Hint : A biconcave lens placed in air will diverge rays of light (hence behaves as a diverging lens). The lenses behave in reverse when placed in a medium whose refractive index is greater than theirs.

Formula used: In this solution we will be using the following formula;
 $ \Rightarrow {n_1}\sin {\theta _1} = {n_2}\sin {\theta _2} $ where $ {n_1} $ is the refractive index of incident medium, $ {\theta _1} $ is the angle of incidence, $ {n_2} $ is the index of refraction in transparent medium, and $ {\theta _2} $ is the angle of refraction.

Complete step by step answer
Generally, a biconcave lens in air will diverge rays of light hence behaves as a diverging lens.
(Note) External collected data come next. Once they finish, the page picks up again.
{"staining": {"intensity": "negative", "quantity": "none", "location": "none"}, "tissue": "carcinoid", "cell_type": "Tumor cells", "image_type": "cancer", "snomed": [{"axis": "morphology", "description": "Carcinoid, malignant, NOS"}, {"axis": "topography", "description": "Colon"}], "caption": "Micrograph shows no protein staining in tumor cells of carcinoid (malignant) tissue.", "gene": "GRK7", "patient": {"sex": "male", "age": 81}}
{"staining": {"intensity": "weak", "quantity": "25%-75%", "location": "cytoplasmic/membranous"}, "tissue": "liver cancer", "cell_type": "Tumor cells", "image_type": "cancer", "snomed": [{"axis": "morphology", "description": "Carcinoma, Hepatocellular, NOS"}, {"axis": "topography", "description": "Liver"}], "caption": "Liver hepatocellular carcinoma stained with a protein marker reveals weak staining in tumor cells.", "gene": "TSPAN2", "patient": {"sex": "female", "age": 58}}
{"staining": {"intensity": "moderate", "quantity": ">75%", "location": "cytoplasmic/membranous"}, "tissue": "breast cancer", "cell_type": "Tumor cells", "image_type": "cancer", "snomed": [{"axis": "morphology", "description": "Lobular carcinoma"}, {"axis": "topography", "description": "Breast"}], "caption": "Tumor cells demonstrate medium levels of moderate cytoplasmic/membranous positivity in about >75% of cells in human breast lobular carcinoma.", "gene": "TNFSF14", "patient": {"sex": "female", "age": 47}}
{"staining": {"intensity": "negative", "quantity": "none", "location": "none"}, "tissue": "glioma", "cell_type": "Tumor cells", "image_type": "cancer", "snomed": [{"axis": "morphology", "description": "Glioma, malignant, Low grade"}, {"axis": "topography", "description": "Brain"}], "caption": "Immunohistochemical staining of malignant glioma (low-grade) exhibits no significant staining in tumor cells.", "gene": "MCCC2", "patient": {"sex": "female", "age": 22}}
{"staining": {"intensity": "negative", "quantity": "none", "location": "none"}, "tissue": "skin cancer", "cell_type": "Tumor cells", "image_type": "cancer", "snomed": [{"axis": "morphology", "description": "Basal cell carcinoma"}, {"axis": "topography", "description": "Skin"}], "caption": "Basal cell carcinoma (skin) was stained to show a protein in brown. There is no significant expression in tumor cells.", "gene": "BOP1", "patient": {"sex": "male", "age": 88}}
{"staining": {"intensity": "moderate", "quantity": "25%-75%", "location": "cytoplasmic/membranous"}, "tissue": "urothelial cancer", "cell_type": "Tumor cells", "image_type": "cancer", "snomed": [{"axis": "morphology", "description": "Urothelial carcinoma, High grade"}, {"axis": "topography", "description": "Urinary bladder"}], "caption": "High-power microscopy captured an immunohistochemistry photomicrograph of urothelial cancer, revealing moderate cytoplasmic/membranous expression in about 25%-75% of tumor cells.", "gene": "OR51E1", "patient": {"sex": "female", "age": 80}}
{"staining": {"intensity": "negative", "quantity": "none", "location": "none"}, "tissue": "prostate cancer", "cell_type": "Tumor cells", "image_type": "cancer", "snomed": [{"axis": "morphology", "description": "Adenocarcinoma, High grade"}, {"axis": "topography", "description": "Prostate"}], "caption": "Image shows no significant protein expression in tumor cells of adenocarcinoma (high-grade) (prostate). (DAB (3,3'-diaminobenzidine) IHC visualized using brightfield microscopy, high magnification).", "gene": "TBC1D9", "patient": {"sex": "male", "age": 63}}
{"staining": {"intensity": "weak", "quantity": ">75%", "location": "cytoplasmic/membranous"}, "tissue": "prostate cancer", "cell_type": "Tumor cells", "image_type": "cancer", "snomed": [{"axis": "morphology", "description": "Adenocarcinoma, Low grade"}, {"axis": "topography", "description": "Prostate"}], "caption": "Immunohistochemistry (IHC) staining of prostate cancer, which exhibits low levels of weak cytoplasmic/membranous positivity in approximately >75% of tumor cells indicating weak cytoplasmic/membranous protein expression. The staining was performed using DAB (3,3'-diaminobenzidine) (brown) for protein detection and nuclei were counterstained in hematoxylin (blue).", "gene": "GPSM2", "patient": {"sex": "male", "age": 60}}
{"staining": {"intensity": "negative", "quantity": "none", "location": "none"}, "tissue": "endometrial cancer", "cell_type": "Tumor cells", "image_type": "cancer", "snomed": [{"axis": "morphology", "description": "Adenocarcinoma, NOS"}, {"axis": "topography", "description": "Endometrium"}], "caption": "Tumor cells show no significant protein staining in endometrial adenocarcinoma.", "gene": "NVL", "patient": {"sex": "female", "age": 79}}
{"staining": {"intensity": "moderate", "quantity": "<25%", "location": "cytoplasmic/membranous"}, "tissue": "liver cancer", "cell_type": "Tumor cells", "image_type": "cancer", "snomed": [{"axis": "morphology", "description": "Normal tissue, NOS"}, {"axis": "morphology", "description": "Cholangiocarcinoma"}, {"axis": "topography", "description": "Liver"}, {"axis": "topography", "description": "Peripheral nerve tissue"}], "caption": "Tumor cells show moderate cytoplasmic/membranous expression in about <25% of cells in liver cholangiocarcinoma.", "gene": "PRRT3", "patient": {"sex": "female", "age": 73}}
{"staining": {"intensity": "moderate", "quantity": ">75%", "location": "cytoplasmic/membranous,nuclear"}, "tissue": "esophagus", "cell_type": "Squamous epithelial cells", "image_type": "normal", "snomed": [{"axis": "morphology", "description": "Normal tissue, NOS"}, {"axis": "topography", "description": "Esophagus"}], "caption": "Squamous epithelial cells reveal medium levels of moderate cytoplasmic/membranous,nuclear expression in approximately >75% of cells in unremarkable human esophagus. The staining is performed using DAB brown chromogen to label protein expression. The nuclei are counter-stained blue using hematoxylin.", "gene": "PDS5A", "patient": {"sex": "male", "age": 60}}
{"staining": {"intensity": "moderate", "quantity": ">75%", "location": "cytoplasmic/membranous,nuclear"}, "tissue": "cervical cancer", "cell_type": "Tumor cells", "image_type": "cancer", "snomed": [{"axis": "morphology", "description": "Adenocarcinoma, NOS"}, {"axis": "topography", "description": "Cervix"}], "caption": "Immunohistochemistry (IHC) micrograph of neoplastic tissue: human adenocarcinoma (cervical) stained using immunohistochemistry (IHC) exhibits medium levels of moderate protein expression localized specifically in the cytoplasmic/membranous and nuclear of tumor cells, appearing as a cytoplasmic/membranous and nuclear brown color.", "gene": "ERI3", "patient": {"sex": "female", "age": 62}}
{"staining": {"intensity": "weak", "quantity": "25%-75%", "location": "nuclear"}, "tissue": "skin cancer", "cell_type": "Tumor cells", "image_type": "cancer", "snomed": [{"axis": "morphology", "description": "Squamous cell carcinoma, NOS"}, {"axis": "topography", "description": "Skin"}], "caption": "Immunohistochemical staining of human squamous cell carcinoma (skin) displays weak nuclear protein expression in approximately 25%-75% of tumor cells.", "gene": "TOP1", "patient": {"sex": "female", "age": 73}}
This happens because when light is travelling from a less dense medium to a denser medium it bends towards the normal, as in from
 $ \Rightarrow {n_1}\sin {\theta _1} = {n_2}\sin {\theta _2} $ where $ {n_1} $ is the refractive index of incident medium, $ {\theta _1} $ is the angle of incidence, $ {n_2} $ is the index of refraction in transparent medium, and $ {\theta _2} $ is the angle of refraction.
By rearranging to reveal the nature of the refraction angle $ {\theta _2} $
 $ \Rightarrow \sin {\theta _2} = \dfrac{{{n_1}}}{{{n_2}}}\sin {\theta _1} $ , hence if the incident medium index is less than the refractive medium index, then the angle reduces.
But if the incident medium index is greater than the refractive medium index, then the angle increases.
Hence, for the biconcave lens that behaves as a diverging lens in air (lower index) will behave as a converging lens in water (higher index).

Note
Similarly for a convex lens in air, when placed in water behaves as a diverging lens. However, to avoid confusions, the concave lens will behave less converging in water than it is diverging in air. And also, the convex lens will be less diverging in water than it is converging in air. Also, if the material is greater than the refractive index of water it remains the same way as it is in air but less powerful.